-- BEGIN DATA TO PROCESS --

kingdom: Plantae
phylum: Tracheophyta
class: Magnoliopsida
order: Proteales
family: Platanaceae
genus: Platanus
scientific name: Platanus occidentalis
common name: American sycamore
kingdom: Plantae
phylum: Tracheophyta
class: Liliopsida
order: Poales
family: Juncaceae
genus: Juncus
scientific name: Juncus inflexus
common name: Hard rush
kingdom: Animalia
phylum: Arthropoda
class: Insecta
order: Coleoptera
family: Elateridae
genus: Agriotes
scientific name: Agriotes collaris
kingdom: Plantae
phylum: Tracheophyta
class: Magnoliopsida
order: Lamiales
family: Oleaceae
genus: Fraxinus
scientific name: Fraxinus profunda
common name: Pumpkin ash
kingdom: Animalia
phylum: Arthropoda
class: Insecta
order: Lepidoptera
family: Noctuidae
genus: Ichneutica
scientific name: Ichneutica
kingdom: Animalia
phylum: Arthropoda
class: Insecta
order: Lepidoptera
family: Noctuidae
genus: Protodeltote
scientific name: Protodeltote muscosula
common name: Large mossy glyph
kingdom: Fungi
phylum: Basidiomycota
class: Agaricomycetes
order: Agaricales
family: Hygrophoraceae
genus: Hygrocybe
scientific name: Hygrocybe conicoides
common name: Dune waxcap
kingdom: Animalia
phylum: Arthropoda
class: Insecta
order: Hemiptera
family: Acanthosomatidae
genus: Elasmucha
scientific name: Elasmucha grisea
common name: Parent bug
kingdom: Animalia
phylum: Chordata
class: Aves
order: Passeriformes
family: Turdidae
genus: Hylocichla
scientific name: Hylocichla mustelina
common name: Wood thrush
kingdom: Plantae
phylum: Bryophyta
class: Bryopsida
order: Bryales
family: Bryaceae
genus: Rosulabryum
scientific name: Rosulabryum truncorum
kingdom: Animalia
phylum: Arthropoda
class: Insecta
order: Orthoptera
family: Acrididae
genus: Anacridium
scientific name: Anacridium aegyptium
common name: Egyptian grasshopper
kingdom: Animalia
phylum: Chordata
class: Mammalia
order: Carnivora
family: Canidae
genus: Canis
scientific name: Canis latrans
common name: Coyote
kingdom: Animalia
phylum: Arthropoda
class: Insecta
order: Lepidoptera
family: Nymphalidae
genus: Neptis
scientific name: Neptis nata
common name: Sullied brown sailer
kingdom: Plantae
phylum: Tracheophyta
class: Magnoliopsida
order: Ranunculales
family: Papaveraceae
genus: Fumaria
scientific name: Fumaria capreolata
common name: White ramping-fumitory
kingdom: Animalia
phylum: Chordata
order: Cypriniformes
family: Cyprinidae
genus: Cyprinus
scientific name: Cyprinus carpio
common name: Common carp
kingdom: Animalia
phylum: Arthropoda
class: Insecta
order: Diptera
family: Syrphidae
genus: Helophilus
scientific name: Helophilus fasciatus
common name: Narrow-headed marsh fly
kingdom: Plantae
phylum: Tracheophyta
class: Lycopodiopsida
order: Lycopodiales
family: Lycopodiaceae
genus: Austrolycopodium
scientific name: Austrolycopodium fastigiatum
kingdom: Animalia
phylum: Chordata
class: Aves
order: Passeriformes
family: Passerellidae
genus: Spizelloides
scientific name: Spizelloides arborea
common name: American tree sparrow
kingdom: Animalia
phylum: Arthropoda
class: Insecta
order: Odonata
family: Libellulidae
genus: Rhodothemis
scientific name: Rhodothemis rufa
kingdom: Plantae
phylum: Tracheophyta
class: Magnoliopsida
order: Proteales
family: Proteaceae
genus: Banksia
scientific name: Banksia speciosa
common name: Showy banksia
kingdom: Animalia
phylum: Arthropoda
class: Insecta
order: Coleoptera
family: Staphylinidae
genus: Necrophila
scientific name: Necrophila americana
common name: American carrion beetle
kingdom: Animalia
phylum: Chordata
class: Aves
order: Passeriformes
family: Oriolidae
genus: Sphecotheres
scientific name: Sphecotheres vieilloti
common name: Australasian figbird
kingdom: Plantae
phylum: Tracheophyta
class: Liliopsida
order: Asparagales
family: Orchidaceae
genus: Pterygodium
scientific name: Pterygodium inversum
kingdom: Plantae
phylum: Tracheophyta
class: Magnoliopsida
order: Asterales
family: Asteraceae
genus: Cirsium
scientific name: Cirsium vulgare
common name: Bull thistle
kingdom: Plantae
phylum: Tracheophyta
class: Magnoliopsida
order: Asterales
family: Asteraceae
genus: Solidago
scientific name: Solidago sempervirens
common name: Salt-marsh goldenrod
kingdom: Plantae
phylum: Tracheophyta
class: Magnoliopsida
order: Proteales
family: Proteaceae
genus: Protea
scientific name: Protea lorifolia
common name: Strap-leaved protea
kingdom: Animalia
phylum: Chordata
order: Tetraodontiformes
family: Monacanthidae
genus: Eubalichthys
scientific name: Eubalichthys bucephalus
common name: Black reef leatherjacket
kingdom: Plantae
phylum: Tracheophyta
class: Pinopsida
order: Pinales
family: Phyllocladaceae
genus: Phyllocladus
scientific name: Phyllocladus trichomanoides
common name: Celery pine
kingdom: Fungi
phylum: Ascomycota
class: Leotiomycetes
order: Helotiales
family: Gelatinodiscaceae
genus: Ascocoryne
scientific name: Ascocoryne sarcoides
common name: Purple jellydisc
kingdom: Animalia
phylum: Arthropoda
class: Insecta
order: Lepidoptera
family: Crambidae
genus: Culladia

-- END DATA TO PROCESS --

◆ **TASK INSTRUCTIONS**: Copy every one of the rows above word for word, without changing anything.

◆ **TASK SOLUTION**:
kingdom: Plantae
phylum: Tracheophyta
class: Magnoliopsida
order: Proteales
family: Platanaceae
genus: Platanus
scientific name: Platanus occidentalis
common name: American sycamore
kingdom: Plantae
phylum: Tracheophyta
class: Liliopsida
order: Poales
family: Juncaceae
genus: Juncus
scientific name: Juncus inflexus
common name: Hard rush
kingdom: Animalia
phylum: Arthropoda
class: Insecta
order: Coleoptera
family: Elateridae
genus: Agriotes
scientific name: Agriotes collaris
kingdom: Plantae
phylum: Tracheophyta
class: Magnoliopsida
order: Lamiales
family: Oleaceae
genus: Fraxinus
scientific name: Fraxinus profunda
common name: Pumpkin ash
kingdom: Animalia
phylum: Arthropoda
class: Insecta
order: Lepidoptera
family: Noctuidae
genus: Ichneutica
scientific name: Ichneutica
kingdom: Animalia
phylum: Arthropoda
class: Insecta
order: Lepidoptera
family: Noctuidae
genus: Protodeltote
scientific name: Protodeltote muscosula
common name: Large mossy glyph
kingdom: Fungi
phylum: Basidiomycota
class: Agaricomycetes
order: Agaricales
family: Hygrophoraceae
genus: Hygrocybe
scientific name: Hygrocybe conicoides
common name: Dune waxcap
kingdom: Animalia
phylum: Arthropoda
class: Insecta
order: Hemiptera
family: Acanthosomatidae
genus: Elasmucha
scientific name: Elasmucha grisea
common name: Parent bug
kingdom: Animalia
phylum: Chordata
class: Aves
order: Passeriformes
family: Turdidae
genus: Hylocichla
scientific name: Hylocichla mustelina
common name: Wood thrush
kingdom: Plantae
phylum: Bryophyta
class: Bryopsida
order: Bryales
family: Bryaceae
genus: Rosulabryum
scientific name: Rosulabryum truncorum
kingdom: Animalia
phylum: Arthropoda
class: Insecta
order: Orthoptera
family: Acrididae
genus: Anacridium
scientific name: Anacridium aegyptium
common name: Egyptian grasshopper
kingdom: Animalia
phylum: Chordata
class: Mammalia
order: Carnivora
family: Canidae
genus: Canis
scientific name: Canis latrans
common name: Coyote
kingdom: Animalia
phylum: Arthropoda
class: Insecta
order: Lepidoptera
family: Nymphalidae
genus: Neptis
scientific name: Neptis nata
common name: Sullied brown sailer
kingdom: Plantae
phylum: Tracheophyta
class: Magnoliopsida
order: Ranunculales
family: Papaveraceae
genus: Fumaria
scientific name: Fumaria capreolata
common name: White ramping-fumitory
kingdom: Animalia
phylum: Chordata
order: Cypriniformes
family: Cyprinidae
genus: Cyprinus
scientific name: Cyprinus carpio
common name: Common carp
kingdom: Animalia
phylum: Arthropoda
class: Insecta
order: Diptera
family: Syrphidae
genus: Helophilus
scientific name: Helophilus fasciatus
common name: Narrow-headed marsh fly
kingdom: Plantae
phylum: Tracheophyta
class: Lycopodiopsida
order: Lycopodiales
family: Lycopodiaceae
genus: Austrolycopodium
scientific name: Austrolycopodium fastigiatum
kingdom: Animalia
phylum: Chordata
class: Aves
order: Passeriformes
family: Passerellidae
genus: Spizelloides
scientific name: Spizelloides arborea
common name: American tree sparrow
kingdom: Animalia
phylum: Arthropoda
class: Insecta
order: Odonata
family: Libellulidae
genus: Rhodothemis
scientific name: Rhodothemis rufa
kingdom: Plantae
phylum: Tracheophyta
class: Magnoliopsida
order: Proteales
family: Proteaceae
genus: Banksia
scientific name: Banksia speciosa
common name: Showy banksia
kingdom: Animalia
phylum: Arthropoda
class: Insecta
order: Coleoptera
family: Staphylinidae
genus: Necrophila
scientific name: Necrophila americana
common name: American carrion beetle
kingdom: Animalia
phylum: Chordata
class: Aves
order: Passeriformes
family: Oriolidae
genus: Sphecotheres
scientific name: Sphecotheres vieilloti
common name: Australasian figbird
kingdom: Plantae
phylum: Tracheophyta
class: Liliopsida
order: Asparagales
family: Orchidaceae
genus: Pterygodium
scientific name: Pterygodium inversum
kingdom: Plantae
phylum: Tracheophyta
class: Magnoliopsida
order: Asterales
family: Asteraceae
genus: Cirsium
scientific name: Cirsium vulgare
common name: Bull thistle
kingdom: Plantae
phylum: Tracheophyta
class: Magnoliopsida
order: Asterales
family: Asteraceae
genus: Solidago
scientific name: Solidago sempervirens
common name: Salt-marsh goldenrod
kingdom: Plantae
phylum: Tracheophyta
class: Magnoliopsida
order: Proteales
family: Proteaceae
genus: Protea
scientific name: Protea lorifolia
common name: Strap-leaved protea
kingdom: Animalia
phylum: Chordata
order: Tetraodontiformes
family: Monacanthidae
genus: Eubalichthys
scientific name: Eubalichthys bucephalus
common name: Black reef leatherjacket
kingdom: Plantae
phylum: Tracheophyta
class: Pinopsida
order: Pinales
family: Phyllocladaceae
genus: Phyllocladus
scientific name: Phyllocladus trichomanoides
common name: Celery pine
kingdom: Fungi
phylum: Ascomycota
class: Leotiomycetes
order: Helotiales
family: Gelatinodiscaceae
genus: Ascocoryne
scientific name: Ascocoryne sarcoides
common name: Purple jellydisc
kingdom: Animalia
phylum: Arthropoda
class: Insecta
order: Lepidoptera
family: Crambidae
genus: Culladia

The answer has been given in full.